But here’s what happened. In another kind of January cleansing, I was going through my books and culling out a bunch to donate to a local thrift store when I found one called “Old-time Farmhouse Cooking” by Barbara Swell. I don’t know where it came from, but there it was, chock-full of rural American recipes from bygone days and “farm lore.”
Before I knew it I was poring over pie recipes from the early 1900s and articles such as “The Secret Language of Pie” from the June 1927 Rural New-Yorker, and quips such as this one from the December 1921 Farm Journal: He: “If we get married, I wonder if you can make pies like mother used to make?” She: “And I’m wondering if you can make money like father used to make.”
In my opinion, pie has always been the quintessential American dessert — “as American as apple pie,” the saying goes. And I’m guessing pie figures prominently into most people’s family traditions. What would Thanksgiving be without pumpkin pie?
The Rural New-Yorker article talked about “pie timber” being a 19th century term for pie filling, Swell pointed out. And rhubarb was called “pieplant.” I was intrigued, since rhubarb pie is my all-time favorite. Because this prolific plant is ready around my birthday in late May, I typically make a rhubarb pie as a celebratory dessert in lieu of birthday cake.
My mother always used lard in her pie crusts, and I’ve followed that tradition.
A little research will tell you that pie isn’t an American concoction by any means. The American Pie Council (I did not know there was such a group) said pie has been around since the ancient Egyptians, dating back to around 6,000 B.C.
Some of the first pies were made by early Romans who may have learned about it through the Greeks, the Council notes on its website.

▶ PROBLEMS AND TASKS:
#1 Answer these questions about the passage on pie:
(a) What 19th-century term for pie filling does the Rural New-Yorker article mention?
(b) According to the American Pie Council, to what period do pies date back?
(c) What did the writer's mother always use in her pie crusts?
#2 Extend the passage on pie with a further paragraph that follows its final sentence.

▶ DATA:
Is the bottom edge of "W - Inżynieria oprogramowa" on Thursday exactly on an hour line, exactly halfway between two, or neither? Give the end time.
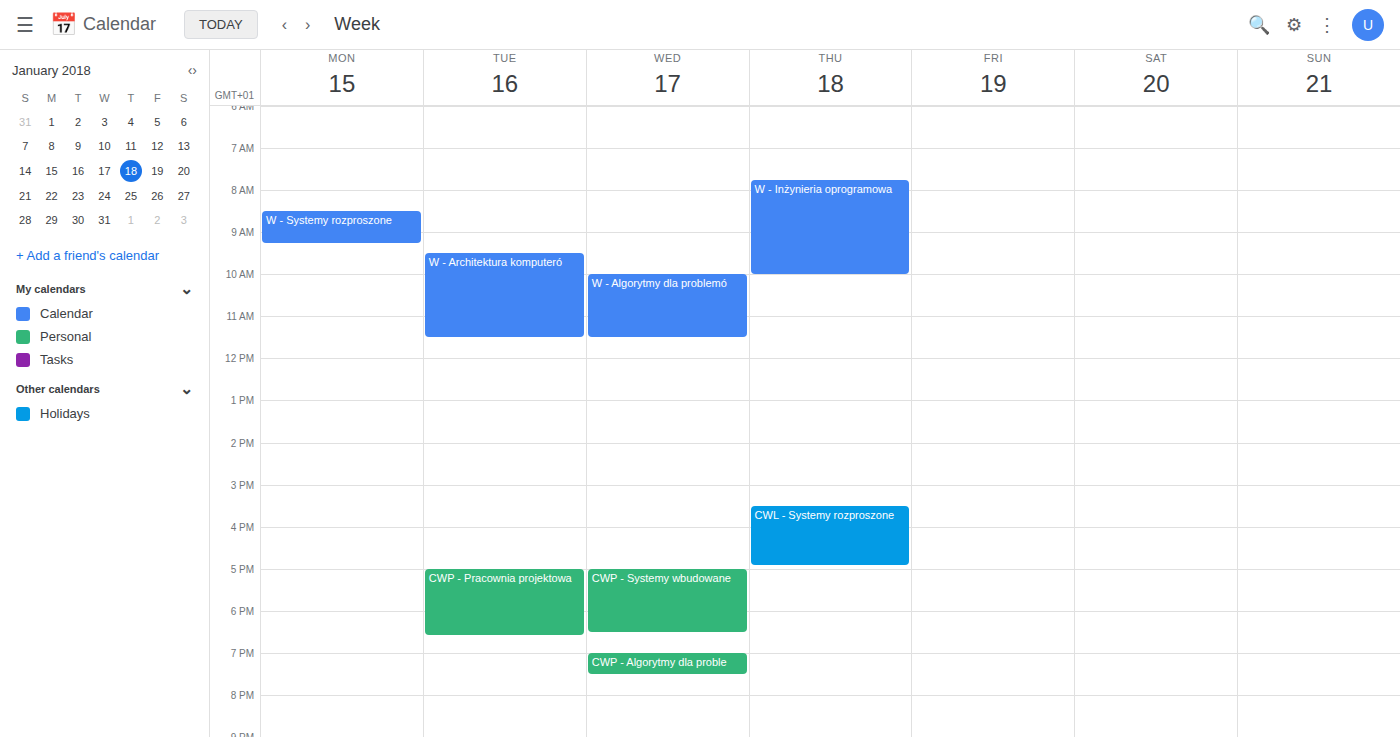
10:00 AM -- exactly on the 10 AM line.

▶ ANSWERS:
#1
(a) "Pie timber."
(b) To the ancient Egyptians, around 6,000 B.C.
(c) Lard.

#2
“These pies were sometimes made in ‘reeds’ which were used for the sole purpose of holding the filling and not for eating with the filling,” the Council’s history lesson continued.
Here’s another bit of pie trivia: the first pies were called “coffins” or “coffyns” (the word meant a basket or box) and were filled with savory meat fillings, according to What’s Cooking America.
Included in my long-lost cookbook was a recipe for Pilgrim Pie from the 1905 Rural New-Yorker.
“Definitely not a recipe for beginners, this pork pie is authentic and tasty,” the author advised. “Why it was a 1905 farm husband’s idea of a good time!”
Who doesn’t equate pie with a good time? One of my best pie memories was in 2010 on the farm in Minnesota, where I, my brothers and Mom had gathered one last time for a gigantic yard sale before she moved into town. Dad had passed away the year before.
It was September and the apple tree was brimming with fruit — there were so many apples we sold baskets of them at the sale, too. I used the farmhouse oven for the last time to bake two apple pies, using Mom’s recipe that is still taped inside my 1974 Hawley Lutheran cookbook.
We all knew it likely would be the last time we’d gather there. Memories were served up alongside the pie, and we savored every bite.